Static linkage: International relations, defence.
5. OECD International Migration Outlook 2023
GS area: Economy, International Relations
The OECD International Migration Outlook 2023 (released October 2023) showed India as the top source of emigrants to OECD countries.
- Key findings: over 6 million people received permanent residency in OECD countries in 2022. India was the leading source country with approximately 400,000 permanent immigrants (6.5 per cent of the total).
- India's position: India overtook China as the leading source of OECD-bound emigrants, driven by Indian students converting to work visas in the US, UK, Canada, and Australia.
- Top destination countries: USA (1 million+ permanent settlers in 2022), UK, Germany, Canada, Australia.
- H-1B dependency: the US H-1B visa is the primary route for Indian IT professionals.

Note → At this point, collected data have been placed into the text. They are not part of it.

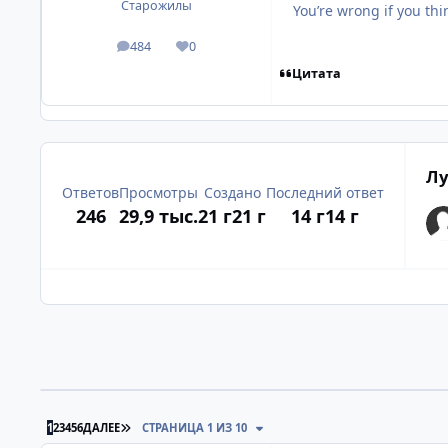
Старожилы
You’re wrong if you think
484
0
посты
Репутация
Цитата
Лу
Ответов
Просмотры
Создано
Последний ответ
246
29,9 тыс.
21 г
21 г
14 г
14 г
ПОСЛЕДНЯЯ СТРАНИЦА
1
2
3
4
5
6
ДАЛЕЕ
СТРАНИЦА 1 ИЗ 10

About 70-75 per cent of all H-1B petitions are filed by Indian nationals.
- Brain drain concern: India loses significant skilled talent (doctors, engineers, scientists, IT professionals) to emigration. Remittances are the return flow; India is the world's largest recipient of remittances (USD 111 billion in 2022).
- Indian diaspora: approximately 32 million persons of Indian origin (PIOs) and non-resident Indians (NRIs) worldwide as of 2023.
Static linkage: Economy, international relations.
6. Briefly noted
- Vajra Mushti Kalaga (Karnataka): the traditional Veeragase martial art of Karnataka came to attention this month. Vajra Mushti (diamond fist) is a classical combat art from the Mysore region, traditionally practised by the Jangama community. It uses a knuckle-duster made of ivory or horn.
- Thallium poisoning: news of alleged poisoning in Maharashtra drew attention to thallium (atomic number 81), a soft heavy metal with no taste or smell. Prussian blue (ferric hexacyanoferrate) is the standard antidote; it traps thallium in the gut for excretion.